Martin lo cogió y fue a sentarse en uno de los sillones para leerlo. Gösta tenía razón. Todo estaba en perfecto orden. Revisó cada apartado, examinó documento por documento, y ya empezaba a desesperar. Hasta que llegó a la letra «S». Una rápida ojeada lo puso al corriente de que la «S» introducía el apartado «Suecia: los Amigos de Suecia». Lleno de curiosidad, empezó a pasar las páginas allí archivadas. Cada una de ellas iba marcada con un logotipo impreso en la esquina superior derecha, una corona sobre el fondo de una ondeante bandera sueca. Eran cartas, todas ellas del mismo remitente, Frans Ringholm.

–Escucha esto –dijo Martin antes de leerle a Gösta en voz alta una de las primeras cartas que, según la fecha, era una de las últimas–: «A pesar de nuestra historia común, no puedo ya ignorar tu empeño en oponerte a los intereses y objetivos de los Amigos de Suecia, lo cual conllevará inexorablemente una serie de consecuencias. He hecho cuanto estaba en mi mano para protegerte, en razón de nuestra vieja amistad, pero hay fuerzas poderosas en la organización que no ven tu actitud con buenos ojos, y llegará un momento en que no me sea posible ofrecerte protección alguna frente a ellas». –Martin enarcó una ceja–. Y sigue más o menos por el estilo. –Hojeó rápidamente las demás cartas y halló que había un total de cinco.

–Parece que, con sus investigaciones, Erik Frankel se metió en el terreno de alguna organización neonazi en la que, paradójicamente, tenía un protector.

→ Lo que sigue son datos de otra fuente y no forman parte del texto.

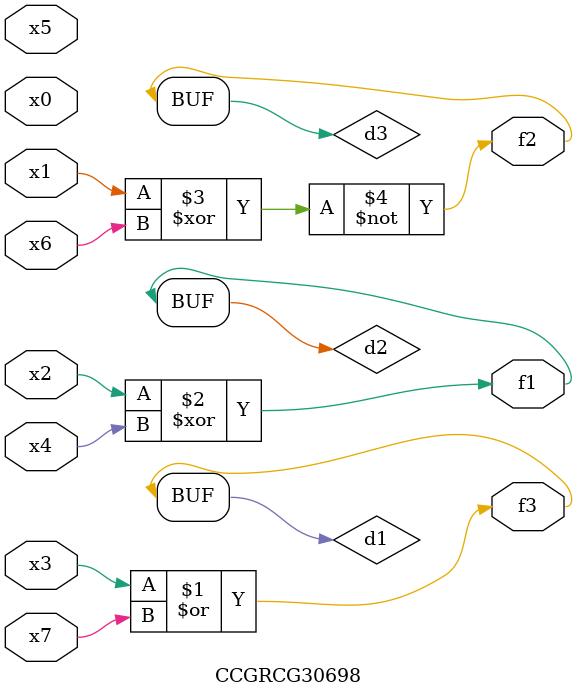
<source format=v>
module CCGRCG30698(
	input x0, x1, x2, x3, x4, x5, x6, x7,
	output f1, f2, f3
);

	wire d1, d2, d3;

	or (d1, x3, x7);
	xor (d2, x2, x4);
	xnor (d3, x1, x6);
	assign f1 = d2;
	assign f2 = d3;
	assign f3 = d1;
endmodule

</source>
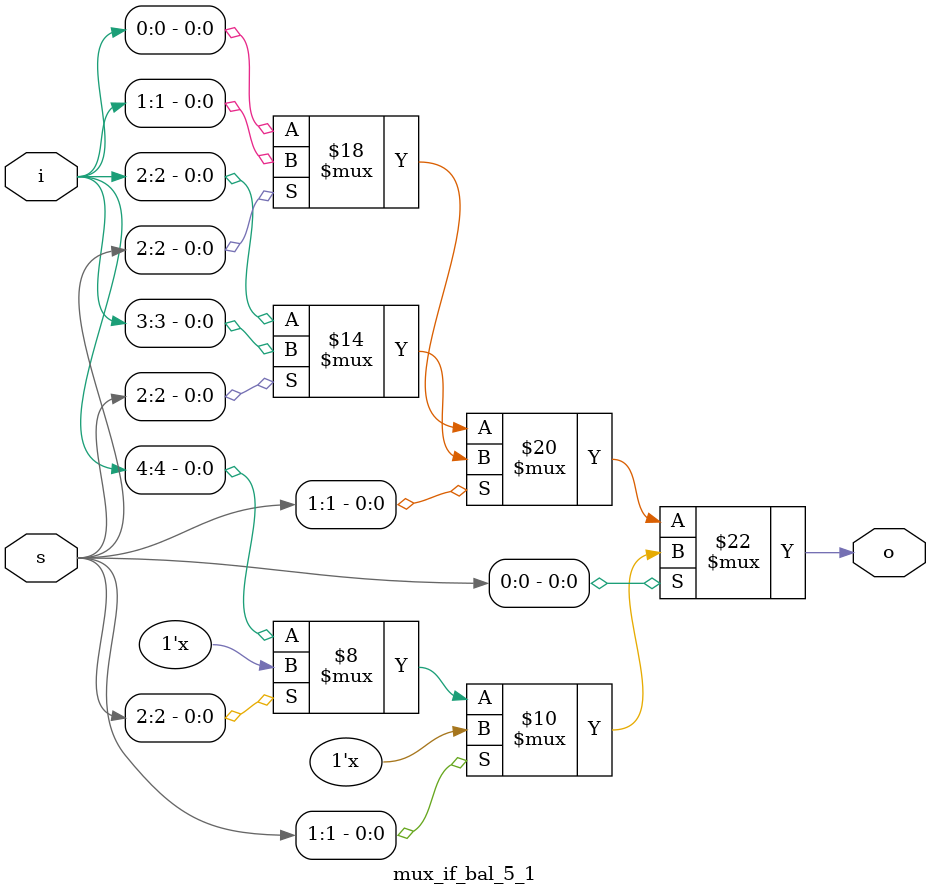
<source format=v>
module mux_if_bal_5_1 #(parameter N=5, parameter W=1) (input [N*W-1:0] i, input [$clog2(N)-1:0] s, output reg [W-1:0] o);
always @* begin
    o <= {{W{{1'bx}}}};
    if (s[0] == 1'b0)
     if (s[1] == 1'b0)
      if (s[2] == 1'b0)
       o <= i[0*W+:W];
      else
       o <= i[1*W+:W];
     else
      if (s[2] == 1'b0)
       o <= i[2*W+:W];
      else
       o <= i[3*W+:W];
    else
     if (s[1] == 1'b0)
      if (s[2] == 1'b0)
       o <= i[4*W+:W];
end
endmodule

</source>
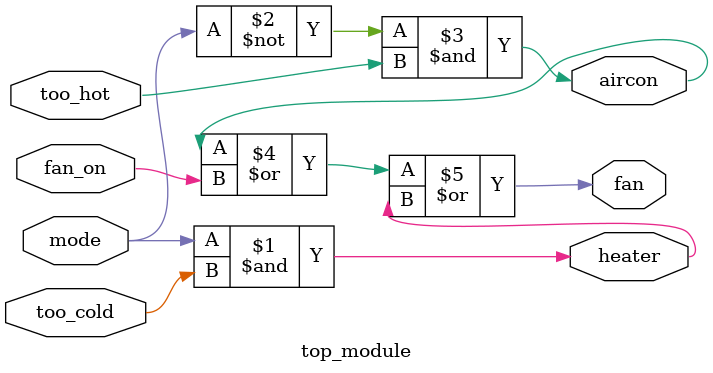
<source format=v>
module top_module (
    input too_cold,
    input too_hot,
    input mode,
    input fan_on,
    output heater,
    output aircon,
    output fan
); 
    assign heater=mode&too_cold;
    assign aircon=(~mode)&too_hot;
    assign fan=aircon|fan_on|heater;

endmodule

</source>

–Un protector que fracasó al final, por lo que parece.

–Sí, tiene su lógica pensarlo. Pues revisaremos el resto de los documentos y veremos si hay algo más. Pero no cabe la menor duda de que hemos de mantener una charla con Frans Ringholm.

–Ringholm… –Gösta hacía memoria con la mirada perdida–. Me resulta familiar ese nombre –explicó haciendo una mueca para animar al cerebro a rescatar la respuesta, pero sin éxito. No pareció dejar de reflexionar mientras seguían examinando los demás archivadores.